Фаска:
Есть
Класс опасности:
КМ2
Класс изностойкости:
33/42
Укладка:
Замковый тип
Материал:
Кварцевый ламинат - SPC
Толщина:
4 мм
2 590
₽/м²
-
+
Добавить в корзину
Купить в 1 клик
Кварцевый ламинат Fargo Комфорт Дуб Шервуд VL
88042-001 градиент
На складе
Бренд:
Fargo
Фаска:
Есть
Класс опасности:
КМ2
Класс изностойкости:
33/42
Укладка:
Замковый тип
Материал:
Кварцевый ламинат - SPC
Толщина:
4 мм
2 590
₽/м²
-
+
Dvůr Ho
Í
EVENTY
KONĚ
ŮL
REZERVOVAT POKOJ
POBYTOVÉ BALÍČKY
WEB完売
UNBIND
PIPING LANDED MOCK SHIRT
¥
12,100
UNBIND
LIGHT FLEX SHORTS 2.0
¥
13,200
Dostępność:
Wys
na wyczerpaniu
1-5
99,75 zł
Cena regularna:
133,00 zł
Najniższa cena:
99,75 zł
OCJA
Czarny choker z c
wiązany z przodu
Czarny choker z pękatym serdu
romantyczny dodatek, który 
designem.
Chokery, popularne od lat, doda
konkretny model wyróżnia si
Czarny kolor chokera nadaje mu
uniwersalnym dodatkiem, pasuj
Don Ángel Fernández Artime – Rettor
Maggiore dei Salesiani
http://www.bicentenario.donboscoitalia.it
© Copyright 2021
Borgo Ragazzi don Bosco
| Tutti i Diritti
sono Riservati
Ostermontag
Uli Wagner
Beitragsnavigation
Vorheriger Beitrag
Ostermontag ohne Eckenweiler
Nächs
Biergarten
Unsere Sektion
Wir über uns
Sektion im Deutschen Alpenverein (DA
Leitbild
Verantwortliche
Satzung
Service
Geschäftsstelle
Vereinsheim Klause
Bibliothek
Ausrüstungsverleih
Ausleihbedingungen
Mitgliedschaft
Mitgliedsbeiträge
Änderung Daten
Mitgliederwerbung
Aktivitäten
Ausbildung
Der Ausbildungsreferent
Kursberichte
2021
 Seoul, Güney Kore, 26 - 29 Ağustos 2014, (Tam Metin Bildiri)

==*==

Write the records above out again precisely.

Фаска:
Есть
Класс опасности:
КМ2
Класс изностойкости:
33/42
Укладка:
Замковый тип
Материал:
Кварцевый ламинат - SPC
Толщина:
4 мм
2 590
₽/м²
-
+
Добавить в корзину
Купить в 1 клик
Кварцевый ламинат Fargo Комфорт Дуб Шервуд VL
88042-001 градиент
На складе
Бренд:
Fargo
Фаска:
Есть
Класс опасности:
КМ2
Класс изностойкости:
33/42
Укладка:
Замковый тип
Материал:
Кварцевый ламинат - SPC
Толщина:
4 мм
2 590
₽/м²
-
+
Dvůr Ho
Í
EVENTY
KONĚ
ŮL
REZERVOVAT POKOJ
POBYTOVÉ BALÍČKY
WEB完売
UNBIND
PIPING LANDED MOCK SHIRT
¥
12,100
UNBIND
LIGHT FLEX SHORTS 2.0
¥
13,200
Dostępność:
Wys
na wyczerpaniu
1-5
99,75 zł
Cena regularna:
133,00 zł
Najniższa cena:
99,75 zł
OCJA
Czarny choker z c
wiązany z przodu
Czarny choker z pękatym serdu
romantyczny dodatek, który 
designem.
Chokery, popularne od lat, doda
konkretny model wyróżnia si
Czarny kolor chokera nadaje mu
uniwersalnym dodatkiem, pasuj
Don Ángel Fernández Artime – Rettor
Maggiore dei Salesiani
http://www.bicentenario.donboscoitalia.it
© Copyright 2021
Borgo Ragazzi don Bosco
| Tutti i Diritti
sono Riservati
Ostermontag
Uli Wagner
Beitragsnavigation
Vorheriger Beitrag
Ostermontag ohne Eckenweiler
Nächs
Biergarten
Unsere Sektion
Wir über uns
Sektion im Deutschen Alpenverein (DA
Leitbild
Verantwortliche
Satzung
Service
Geschäftsstelle
Vereinsheim Klause
Bibliothek
Ausrüstungsverleih
Ausleihbedingungen
Mitgliedschaft
Mitgliedsbeiträge
Änderung Daten
Mitgliederwerbung
Aktivitäten
Ausbildung
Der Ausbildungsreferent
Kursberichte
2021
 Seoul, Güney Kore, 26 - 29 Ağustos 2014, (Tam Metin Bildiri)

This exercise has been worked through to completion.